#### Task statement:
A full, word-for-word copy of the listing below is needed; leave the images out of it.

#### Input data:
* * * *
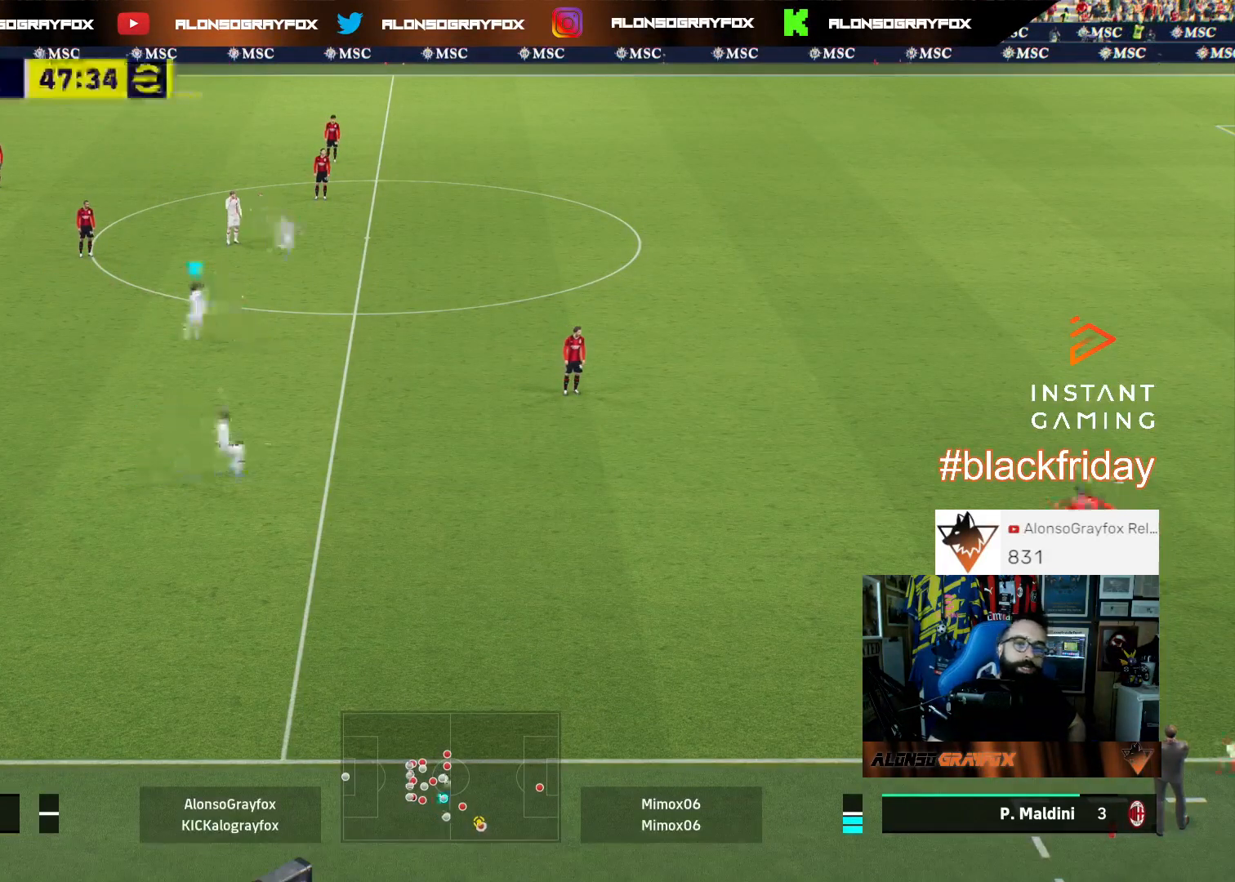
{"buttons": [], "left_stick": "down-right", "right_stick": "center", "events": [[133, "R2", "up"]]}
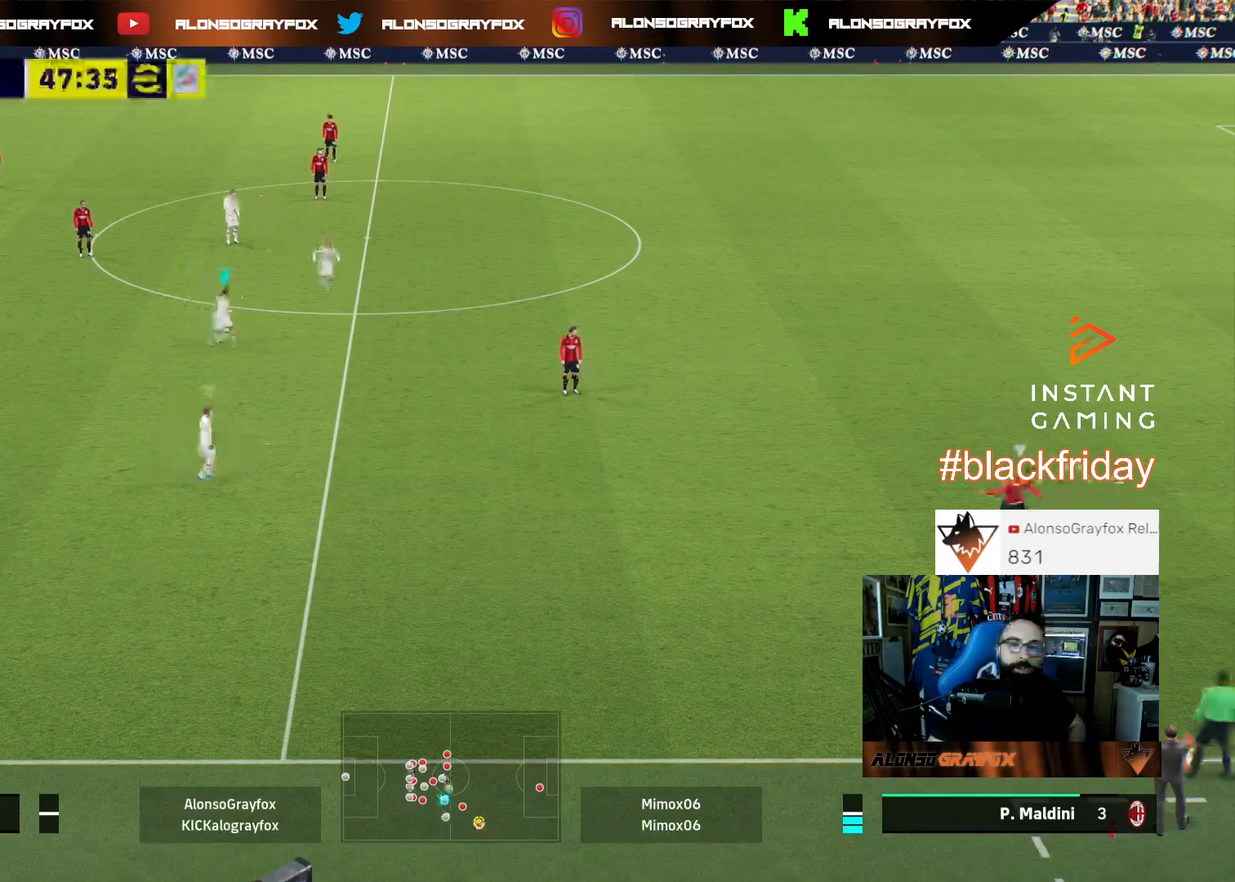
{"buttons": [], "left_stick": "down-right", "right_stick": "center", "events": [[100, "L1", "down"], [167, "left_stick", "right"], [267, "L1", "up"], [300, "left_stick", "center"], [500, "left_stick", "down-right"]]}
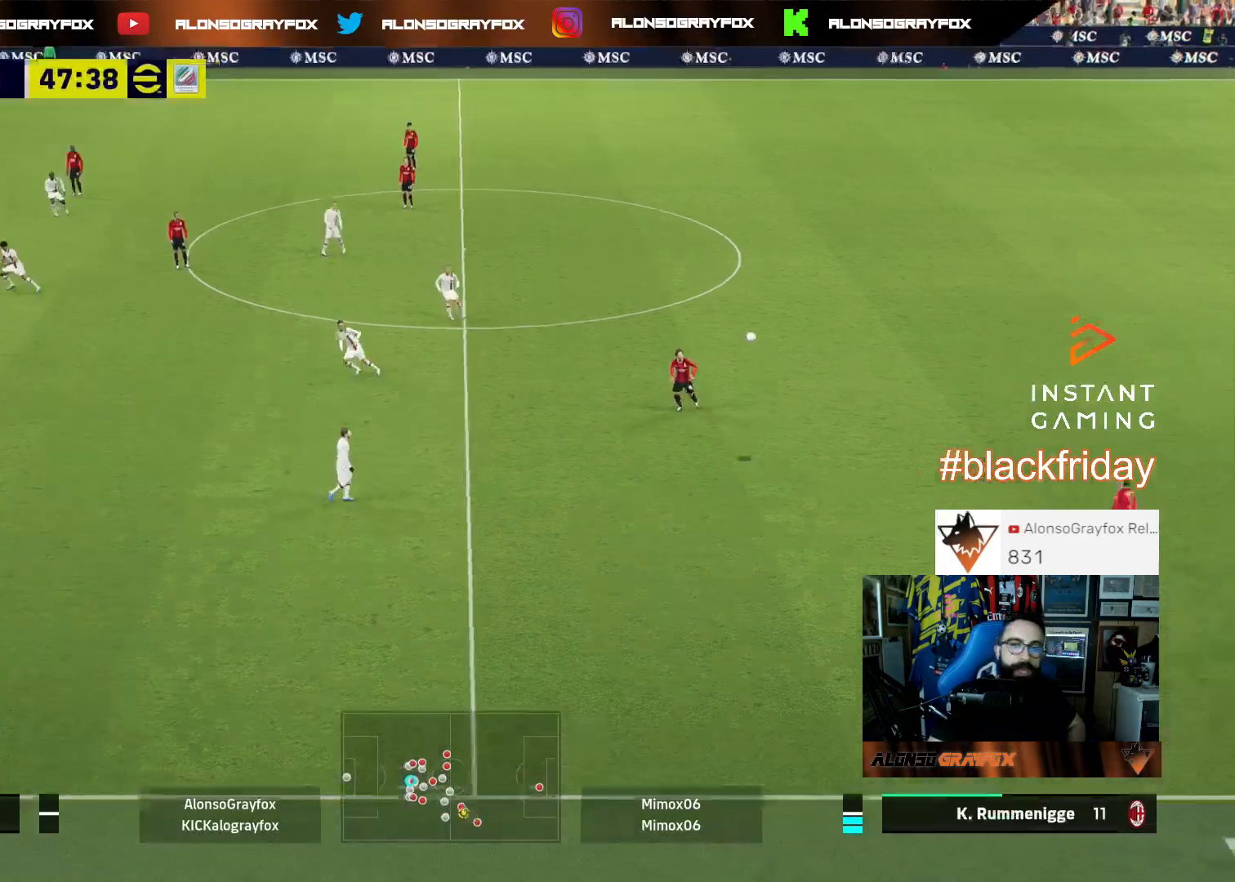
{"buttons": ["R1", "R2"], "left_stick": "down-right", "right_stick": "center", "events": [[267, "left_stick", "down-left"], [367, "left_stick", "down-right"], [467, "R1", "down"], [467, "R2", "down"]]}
* * * *
#### Task result:
{"buttons": [], "left_stick": "down-right", "right_stick": "center", "events": [[133, "R2", "up"]]}
{"buttons": [], "left_stick": "down-right", "right_stick": "center", "events": [[100, "L1", "down"], [167, "left_stick", "right"], [267, "L1", "up"], [300, "left_stick", "center"], [500, "left_stick", "down-right"]]}
{"buttons": ["R1", "R2"], "left_stick": "down-right", "right_stick": "center", "events": [[267, "left_stick", "down-left"], [367, "left_stick", "down-right"], [467, "R1", "down"], [467, "R2", "down"]]}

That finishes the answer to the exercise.